Deuxièmement, en 1995 et jusqu’en 2004, j’ai observé des discrètes anomalies interstitielles localisées aux 2 bases en particulier à gauche, un granulome calcifié à la base droite. L’évolution au cours de ces années est très minime.
Troisièmement, depuis 2004 jusqu’en 2007, il y a une évolution très importante des anomalies interstitielles qu’on identifie bien à la tomodensitométrie de 2005 mais qui progressent nettement au cours des années 2006 et 2007.
Je pourrais les résumer ainsi :
· Une diminution progressive des volumes pulmonaires.
· Une atteinte parenchymateuse interstitielle multifocale qui se distribue d’une façon un peu inégale aux 2 poumons y compris les 2 zones supérieures.
· Cette atteinte est caractérisée par un épaississement des septas [sic] interlobulaires, les zones hypertransparentes répondant aux distributions des lobules pulmonaires secondaires, des bronchiectasies de traction et quelques lésions microkystiques souspleurales.
· Ces anomalies interstitielles sont aussi distribuées autour des structures bronchovasculaires et des scissures interlobaires.
· Il n’y a pratiquement pas de plaques pleurales que l’on peut identifier.

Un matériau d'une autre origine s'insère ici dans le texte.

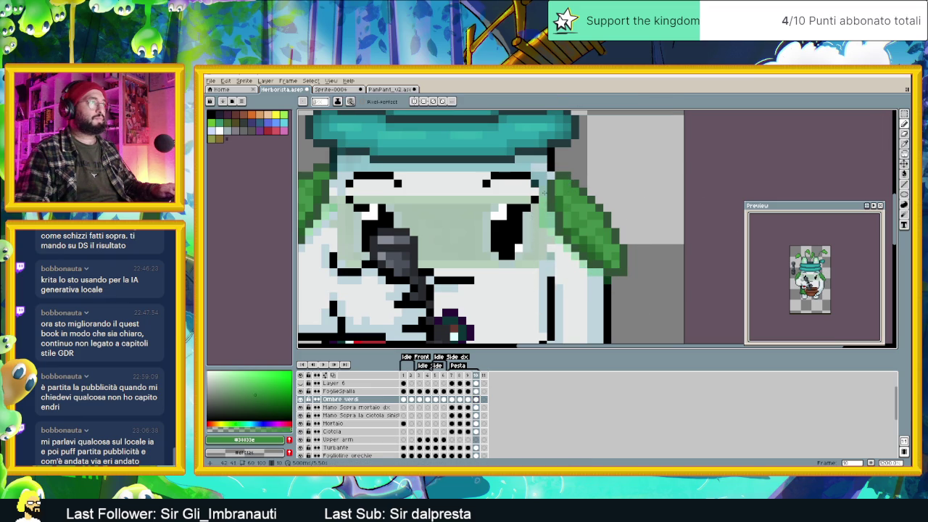
alt+click(563, 185)
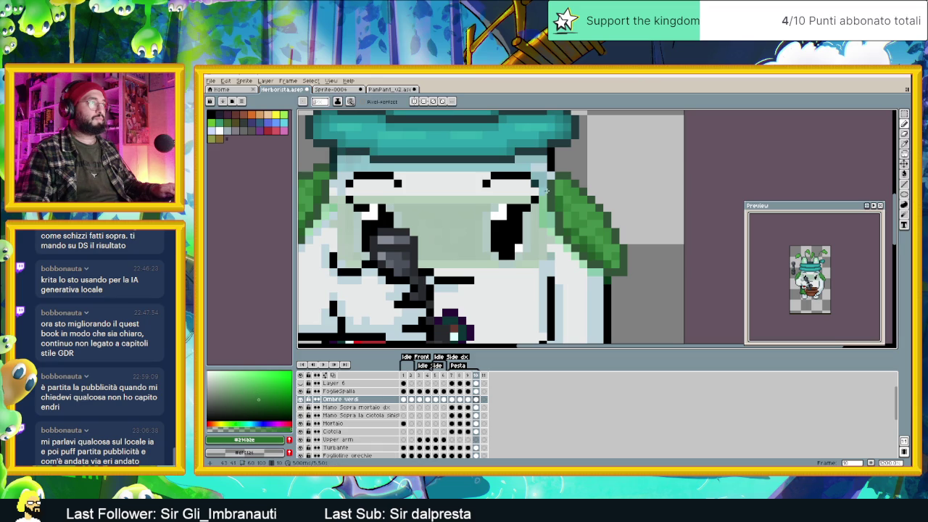
scroll(551, 215, down, 2)
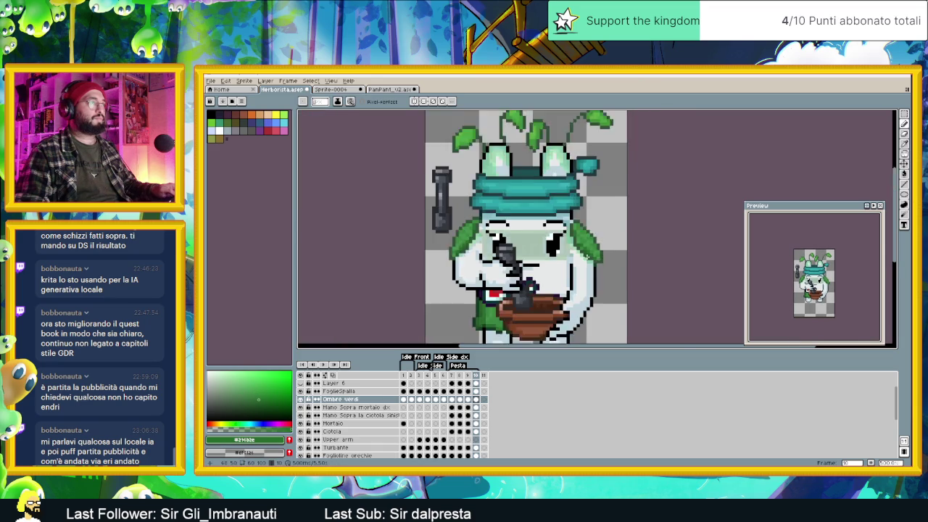
scroll(551, 215, down, 2)
scroll(569, 317, down, 1)
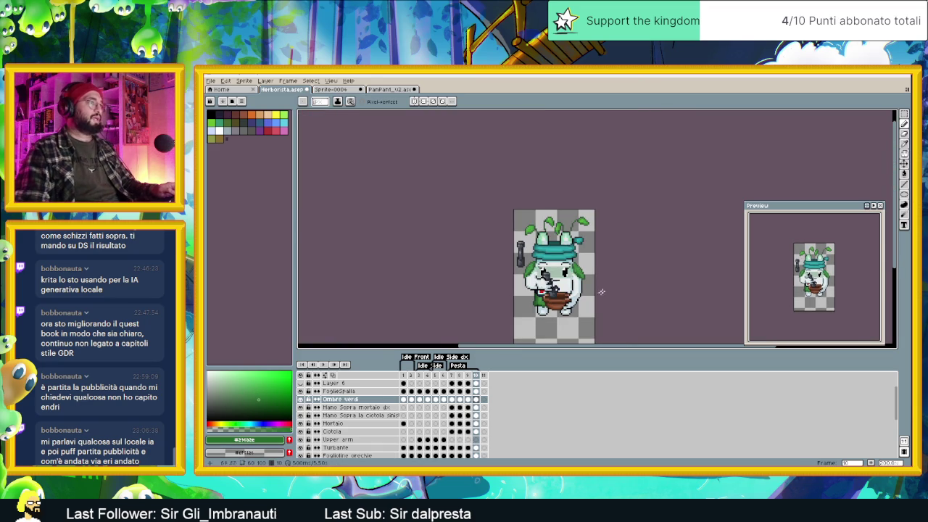
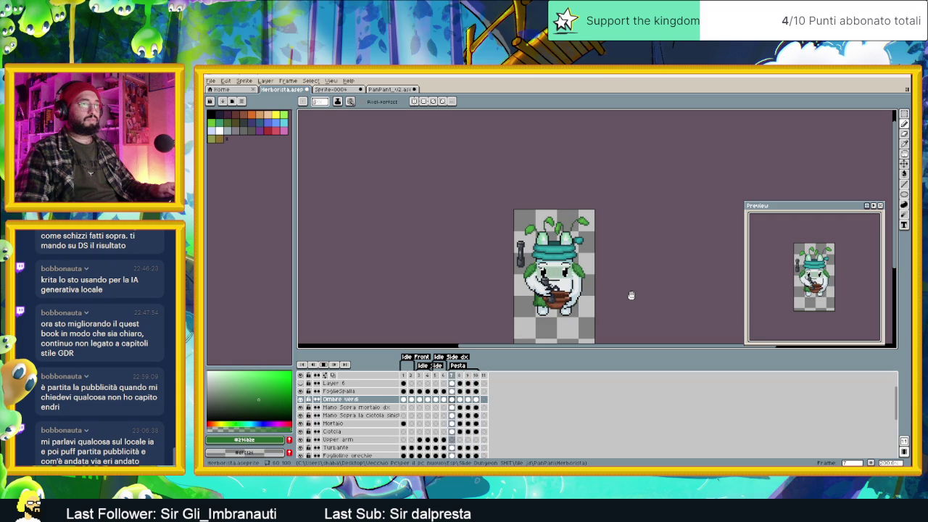
Step: Stop playback and delete the empty eleventh frame from the timeline
scroll(561, 291, up, 1)
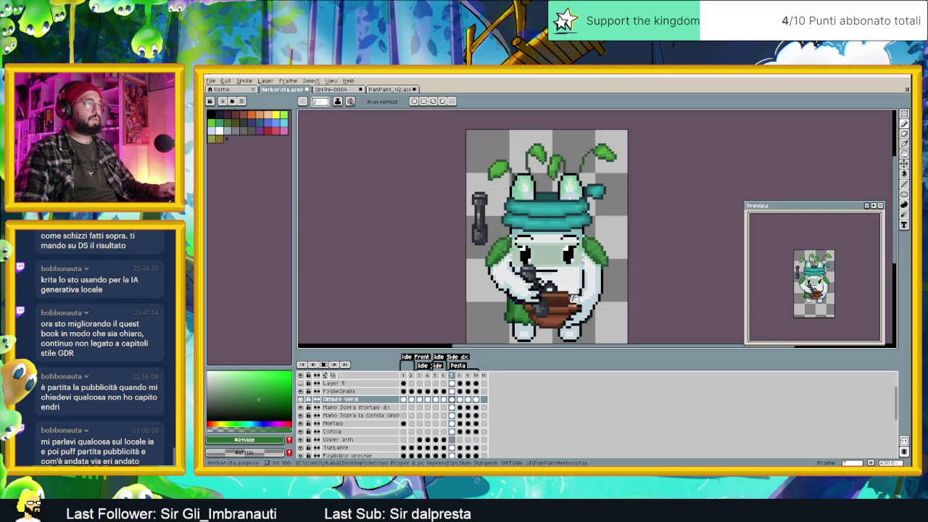
click(323, 366)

· Quelques lésions confluentes nodulaires sont distribuées un peu au hasard sur la périphérie des 2 poumons.
OPINION :
Les différents éléments décrits plus haut indiquent que cette patiente souffre d’une maladie qui aurait débuté près de 10 ans après l’arrêt de son exposition à l’amiante, qui a progressé lentement jusqu’en 2004 dont la progression au cours des 3 dernières années est assez remarquable. Cette patiente est connue en plus pour une maladie inflammatoire, l’arthrite rhumatoïde, qui a une propencité d’atteindre les poumons. Il faut noter l’absence de plaques pleurales et l’absence d’épanchements pleuraux, ces 2 éléments sont retrouvés pour la première dans l’amiantose et pour le deuxième dans l’arthrite rhumatoïde.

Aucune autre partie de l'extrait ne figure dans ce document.